A diretora do Fogo Cruzado ressalta ainda a urgência de políticas públicas coordenadas e baseadas em evidências. “Há oito anos apresentamos números que traduzem a dor de famílias e o medo do cidadão. Há oito anos vemos mais do mesmo nas políticas públicas de segurança. É preciso pensar em estratégias com metas claras, planejadas a partir dos dados produzidos pelo poder público e sociedade civil, com atenção especial para a fiscalização, o controle de armas e à reformulação das estratégias de enfrentamento, que precisam ser calcadas em evidências e inteligência.

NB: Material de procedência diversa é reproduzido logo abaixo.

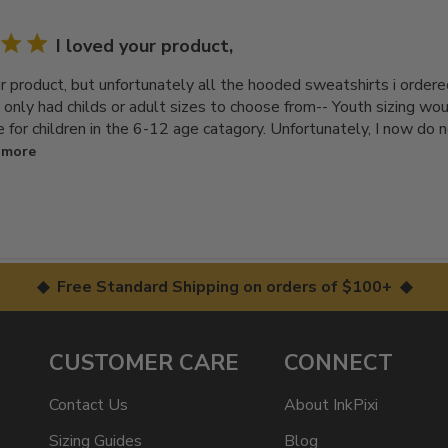
I loved your product,
ur product, but unfortunately all the hooded sweatshirts i ordere
ou only had childs or adult sizes to choose from-- Youth sizing w
e for children in the 6-12 age catagory. Unfortunately, I now do 
 more
◆ Free Standard Shipping on orders of $100+ ◆
CUSTOMER CARE
CONNECT
Contact Us
About InkPixi
Sizing Guides
Blog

A violência é hoje a maior preocupação do brasileiro, superando saúde e educação”, conclui.
Em relação às políticas públicas de segurança, o relatório traz um panorama sobre a Proposta de Emenda à Constituição, que ficou conhecida como PEC da Segurança Pública e recentes decretos do governo federal focados no controle do uso da força pelas polícias e na regulação do armamento civil.

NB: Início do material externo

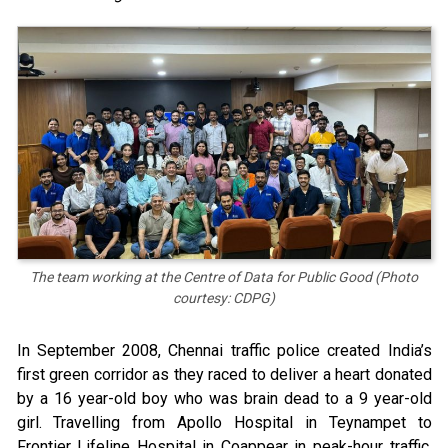
The team working at the Centre of Data for Public Good (Photo
courtesy: CDPG)
In September 2008, Chennai traffic police created India’s
first green corridor as they raced to deliver a heart donated
by a 16 year-old boy who was brain dead to a 9 year-old
girl. Travelling from Apollo Hospital in Teynampet to
Frontier Lifeline Hospital in Coappear in peak-hour traffic,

Terine Coelho, gerente de pesquisa do Instituto Fogo Cruzado, destaca que apesar dos pontos positivos, as medidas ainda são tímidas. “A PEC prevê o fortalecimento de uma coordenação nacional através do Sistema Único de Segurança Pública (SUSP), mas o foco excessivo em medidas ostensivas em detrimento do investimento em investigação e inteligência, fundamentais para o esclarecimento de casos de violência, é problemático, para dizer o mínimo”, afirma. A pesquisadora destaca que a PEC não trata da regulação do uso da força, que foi tratado em um decreto à parte. “O decreto menciona o tema, mas ainda carece de critérios claros para avaliar a adesão dos estados e seus parâmetros de implementação. Vale também ressaltar que o foco exclusivo em mortes é insuficiente para uma prevenção efetiva da violência policial. Como demonstra a experiência do Fogo Cruzado, é fundamental monitorar todo uso da força, não apenas os casos com vítimas fatais. Afinal, precisamos considerar que, em 2024, nas quatro regiões metropolitanas que monitoramos, das 1.775 pessoas baleadas durante ações policiais, 40% sobreviveu. Isso sem contar o impacto mais difuso, mas também gravíssimo, de ações policiais que perpetuam a violência armada, sobre serviços básicos essenciais, como o funcionamento de escolas e postos de saúde, ou o fluxo de transportes públicos”, conclui.
SOBRE O FOGO CRUZADO
O Fogo Cruzado é um Instituto que usa tecnologia para produzir e divulgar dados abertos e colaborativos sobre violência armada, fortalecendo a democracia através da transformação social e da preservação da vida.
Com uma metodologia própria e inovadora, o laboratório de dados da instituição produz mais de 50 indicadores inéditos sobre violência nas regiões metropolitanas do Rio, do Recife, de Salvador e de Belém.
Por meio de um aplicativo de celular, o Fogo Cruzado recebe e disponibiliza informações sobre tiroteios, checadas em tempo real, que estão no único banco de dados aberto sobre violência armada da América Latina, que pode ser acessado gratuitamente pela API do Instituto.